Оставляя в стороне вопрос о том, каков был этот курс, скажем несколько слов о впечатлении, производимом Гегелем в первые годы его профессорства. Впечатление – увы! – было не из лучших: большинство студентов решительно ничего в этих лекциях не понимало, многие должны были напрягать все свои силы, чтобы уловить хоть единую мысль в длинном и скучном ряде силлогизмов. Розенкранц прямо говорит, что на массу студентов Гегель не имел никакого влияния и его чтения были известны им лишь как редкий экземпляр полной неясности и темноты. Гегелю все давалось с громадным трудом, и сколько-нибудь сносным профессором он стал только через 20 лет в Берлине, да и тогда он без всякого сострадания обременял своих слушателей, требуя от них самого напряженного внимания и нисколько не заботясь о том, чтобы подогревать его.
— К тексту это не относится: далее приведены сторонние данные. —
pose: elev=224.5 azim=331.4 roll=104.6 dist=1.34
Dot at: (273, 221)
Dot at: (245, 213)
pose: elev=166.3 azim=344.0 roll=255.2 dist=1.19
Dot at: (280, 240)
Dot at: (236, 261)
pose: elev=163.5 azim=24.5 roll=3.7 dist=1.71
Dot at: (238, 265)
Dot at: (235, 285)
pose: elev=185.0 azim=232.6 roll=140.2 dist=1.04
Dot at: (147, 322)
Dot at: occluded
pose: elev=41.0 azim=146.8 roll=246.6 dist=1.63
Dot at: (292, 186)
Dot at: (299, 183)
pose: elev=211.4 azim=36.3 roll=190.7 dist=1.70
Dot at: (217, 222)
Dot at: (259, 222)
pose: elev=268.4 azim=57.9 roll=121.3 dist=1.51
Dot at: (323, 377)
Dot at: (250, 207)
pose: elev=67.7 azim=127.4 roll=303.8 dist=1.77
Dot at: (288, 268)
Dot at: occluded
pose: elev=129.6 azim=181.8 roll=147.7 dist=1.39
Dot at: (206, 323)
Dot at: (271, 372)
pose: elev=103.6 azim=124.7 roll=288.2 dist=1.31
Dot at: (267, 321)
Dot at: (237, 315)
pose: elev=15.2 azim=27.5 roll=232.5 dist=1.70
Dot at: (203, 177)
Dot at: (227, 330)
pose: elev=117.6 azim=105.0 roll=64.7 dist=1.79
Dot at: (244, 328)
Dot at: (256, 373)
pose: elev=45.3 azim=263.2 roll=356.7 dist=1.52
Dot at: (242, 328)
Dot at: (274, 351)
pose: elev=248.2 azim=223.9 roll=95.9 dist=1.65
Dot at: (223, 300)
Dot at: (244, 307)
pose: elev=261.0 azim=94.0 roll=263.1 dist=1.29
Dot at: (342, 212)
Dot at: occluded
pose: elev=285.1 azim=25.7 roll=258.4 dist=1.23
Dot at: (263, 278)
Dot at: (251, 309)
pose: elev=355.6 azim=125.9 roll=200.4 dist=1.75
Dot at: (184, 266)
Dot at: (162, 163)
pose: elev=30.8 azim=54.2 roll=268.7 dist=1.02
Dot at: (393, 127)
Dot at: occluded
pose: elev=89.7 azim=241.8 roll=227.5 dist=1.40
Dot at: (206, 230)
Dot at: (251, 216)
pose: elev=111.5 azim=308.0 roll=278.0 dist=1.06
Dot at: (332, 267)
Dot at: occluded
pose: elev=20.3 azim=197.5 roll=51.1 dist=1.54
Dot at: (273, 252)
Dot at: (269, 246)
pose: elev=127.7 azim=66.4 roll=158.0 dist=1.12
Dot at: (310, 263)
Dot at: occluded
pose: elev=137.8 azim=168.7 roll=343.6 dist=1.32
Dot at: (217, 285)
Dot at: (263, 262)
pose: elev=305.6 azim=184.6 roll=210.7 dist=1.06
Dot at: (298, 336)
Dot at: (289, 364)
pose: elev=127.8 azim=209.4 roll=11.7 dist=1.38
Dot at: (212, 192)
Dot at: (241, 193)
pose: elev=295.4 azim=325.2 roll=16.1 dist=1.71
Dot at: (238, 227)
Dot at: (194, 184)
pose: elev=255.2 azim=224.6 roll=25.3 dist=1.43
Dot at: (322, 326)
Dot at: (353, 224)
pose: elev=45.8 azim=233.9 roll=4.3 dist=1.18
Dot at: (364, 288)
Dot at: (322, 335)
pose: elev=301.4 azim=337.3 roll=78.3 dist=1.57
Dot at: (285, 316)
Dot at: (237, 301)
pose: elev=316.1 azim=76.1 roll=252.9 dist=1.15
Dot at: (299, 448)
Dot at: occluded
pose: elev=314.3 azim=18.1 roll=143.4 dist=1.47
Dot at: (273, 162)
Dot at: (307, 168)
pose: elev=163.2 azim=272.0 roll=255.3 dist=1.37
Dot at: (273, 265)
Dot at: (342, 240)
Во всяком случае, большинство студентов предпочитало Фриза или других приват-доцентов, а Гегелю приходилось довольствоваться почти пустой аудиторией. Не видно, однако, чтобы это особенно смущало его, и он всегда, находясь среди молодежи, бывал исполнен чувством собственного достоинства, позволив себе пошутить всего-навсего один раз за пять или шесть лет! Но в душе, быть может, у него накапливалось неудовольствие против счастливых конкурентов, и почему бы не искать здесь, в Йене, начала столкновения с Фризом, таким же приват-доцентом, но пользовавшимся популярностью, которое впоследствии окончилось так бесславно для нашего философа? Но это еще впереди, пока же Гегель читает свои не понятные никому лекции и напрасно старается разъяснить аудитории смысл дорогого его сердцу «Абсолюта». увы! Этот Абсолют, несмотря на все усилия, никак не хочет спуститься на землю и войти в головы слушателей. Из них только двое – Цельман и Сутмейер – считают себя гегельянцами и пропагандируют абсолютное, но едва ли особенно удачно.